Question
I was wondering what most people do to keep the tools in the shop when no one is working? I have an alarm service that calls me and the police when it is tripped. Also, how many of you have been broken into? When my father owned the shop we came to work one morning and all the small tools and both big air compressors were gone, they even took the wrenches off the walls. These guys even ate my shop candy and left me the empty bag.
Forum Responses
(Business and Management Forum)
From contributor T:
If someone wants in, they will get in. Keep records, pictures and serial numbers. Insurance is obvious, but had to say it. Maybe motion lights, or signs that say "door blocked" will keep some out, or at least direct them to the neighbor. Video surveillance is cheap these days.
1. Insurance. First, make an appointment to walk through the shop with your provider. Find out exactly what they need from you. Documentation is great but in my experience they also require considerable evidence to support your purchase price. This was a nasty problem for things that came to me from several generations of family.
2. Access control. This means control not over entry from the outside but a well thought out scheme of internal access controls. One example is - where do you keep your security system? After looking at options, we keep ours in a completely separate location and use a fiber optic link as a tie. Fiber is dirt cheap now.
3. Passive security. Simply lay out where and when you need access to valuable items. Build in layers of protection consistent with that scheme. If you slow bad guys down, they normally move on. They don't burgle banks anymore because it takes too long.
4. Active security. Mobile guards are really, really cheap. If there is an active account anywhere near your location, you will be surprised how cheap it is to add them to your system. I have an ambulance company near me. I could dog-pile on their account for less than 3% of my insurance bills.
5. Don't pull any cowboy stuff. Your building could burn down at a total loss and not cost you anything near what a "spring gun" or "man trap" law suit will cost. You don't even have to hurt someone to get a multimillion dollar judgment against you for cowboy tactics. I have seen the results of a "man trap" suit myself when a buddy built a clever "man trap." Trust me, the guy who built the trap will never satisfy the judgment against him. He is ruined for life.

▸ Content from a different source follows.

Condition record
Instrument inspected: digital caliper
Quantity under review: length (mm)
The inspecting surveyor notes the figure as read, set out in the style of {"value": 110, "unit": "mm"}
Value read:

6. Do exactly what you are doing. Talk to people. Talk to your attorney. Especially, talk to your insurance carriers.
All the small and expensive hand tools are kept in a small cement block tool locker room that has a serious door on it. The tool locker serves a more important purpose that when the day is over I can look in the locker and immediately see if there is anything missing. You are a lot more likely to have employees steal than a burglar. There is no theft insurance in the Philippines.